Sisa y Virginio viven en lo más árido de la boliviana región del Potosí, dedicados al pastoreo de llamas. Allí reciben la inesperada visita de su nieto Clever, llegado desde la ciudad, para llevarles algunas novedades de su vida. Pero antes de que el joven consiga trasladar sus noticias a los abuelos ocurren algunas pocas cosas que irán desarrollando la sencilla trama. Entre ellas se incrusta la historia que Virginio relata a su nieto sobre el modo en que el cóndor se quita de en medio cuando intuye la muerte: un viaje a la mayor de las alturas para despeñarse después.
Utama es una película de amor y muerte, como todas. Es, además, un compendio de bellísimas postales, un álbum de fotografías de Bibiana Álvarez que merece una Biznaga. En esa línea, se nota y mucho que su director, Alejandro Loayza, viene también de la fotografía.

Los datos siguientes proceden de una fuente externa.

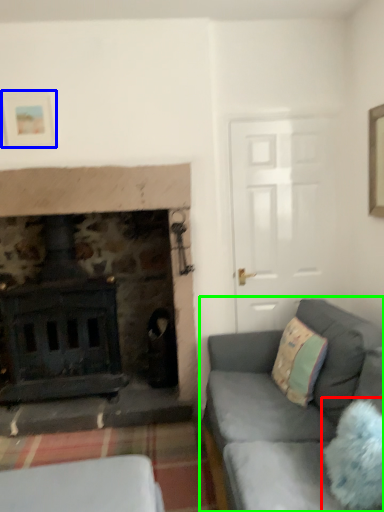
Question: Which object is the closest to the pillow (highlighted by a red box)? Choose among these: picture frame (highlighted by a blue box) or studio couch (highlighted by a green box).

Choices:
 (A) picture frame
 (B) studio couch

Answer: (B)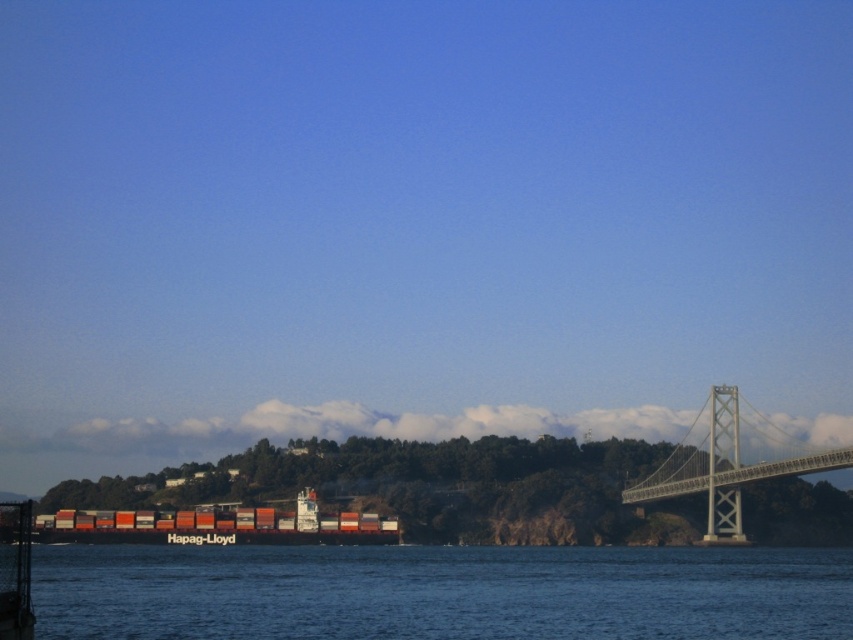
Question: Does blue water at lower center appear over gray metallic bridge at right?

Choices:
 (A) yes
 (B) no

Answer: (B)

Question: Which object appears farthest from the camera in this image?

Choices:
 (A) gray metallic bridge at right
 (B) orange matte container ship at center

Answer: (A)

Question: Among these points, which one is nearest to the camera?

Choices:
 (A) (59, 561)
 (B) (61, 515)

Answer: (A)

Question: Can you confirm if gray metallic bridge at right is positioned above orange matte container ship at center?

Choices:
 (A) yes
 (B) no

Answer: (B)

Question: Is gray metallic bridge at right wider than orange matte container ship at center?

Choices:
 (A) yes
 (B) no

Answer: (A)

Question: Which of the following is the farthest from the observer?

Choices:
 (A) orange matte container ship at center
 (B) blue water at lower center

Answer: (A)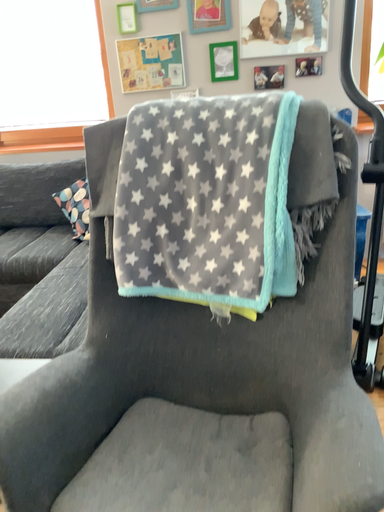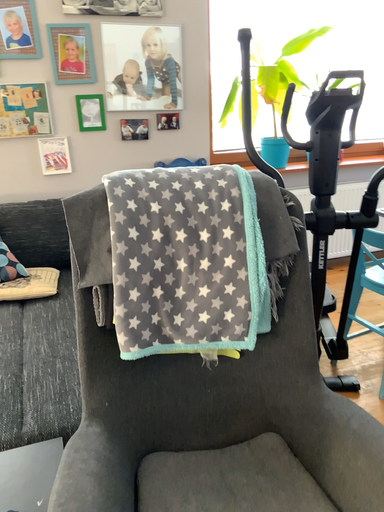
Question: How did the camera likely rotate when shooting the video?

Choices:
 (A) rotated right
 (B) rotated left

Answer: (A)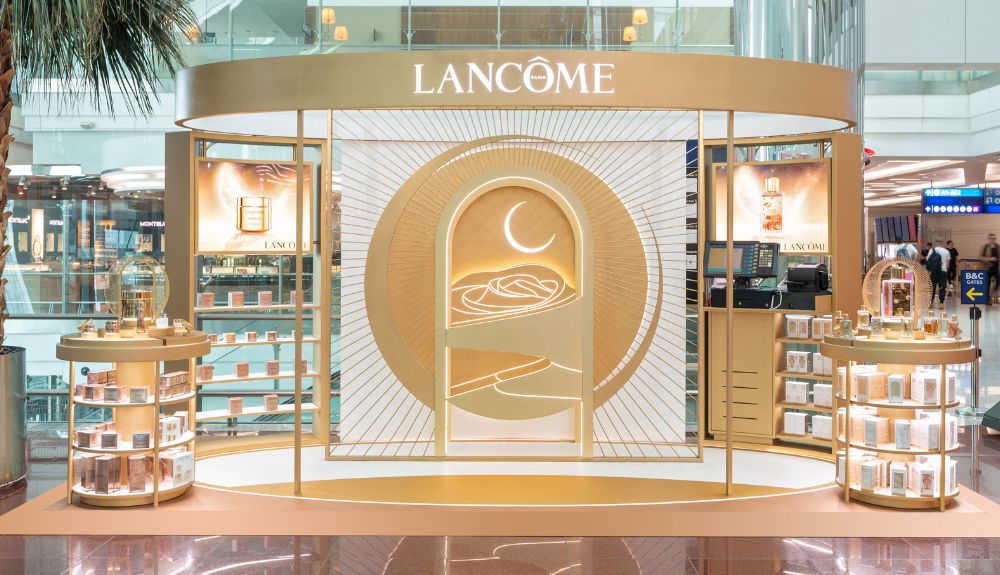
Find the location of `lights`. lights is located at coordinates (257, 206), (768, 203).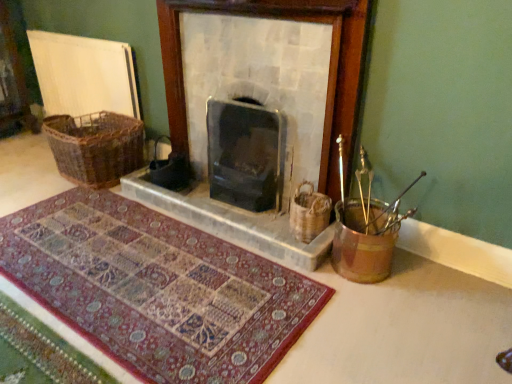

Estamos ante una película preciosa sobre el presunto abismo generacional que, en cierta forma, nunca es tanto, pues siempre es posible alcanzar un punto intermedio a poco que los contendientes se empeñen. Lo que sí se agudiza, irremediablemente, es el díptico difícilmente conciliable de lo rural y lo urbano, el verdadero abismo. Y, con él, el tema del cambio climático, las previsibles y acuciantes crisis por la escasez de agua y los conflictos que acarreará. Asuntos nuevos, propios de nuestro tiempo, exclusivos, pero envueltos en los temas de toda la vida, lo que provoca que uno se pregunte al ver Utama si acaso Hitchcock, Godard o Almodóvar no habrían hecho películas como esta de haber nacido y vivido en las tierras áridas del Potosí.
El equipo de ‘Utama’, durante el Festival de Málaga.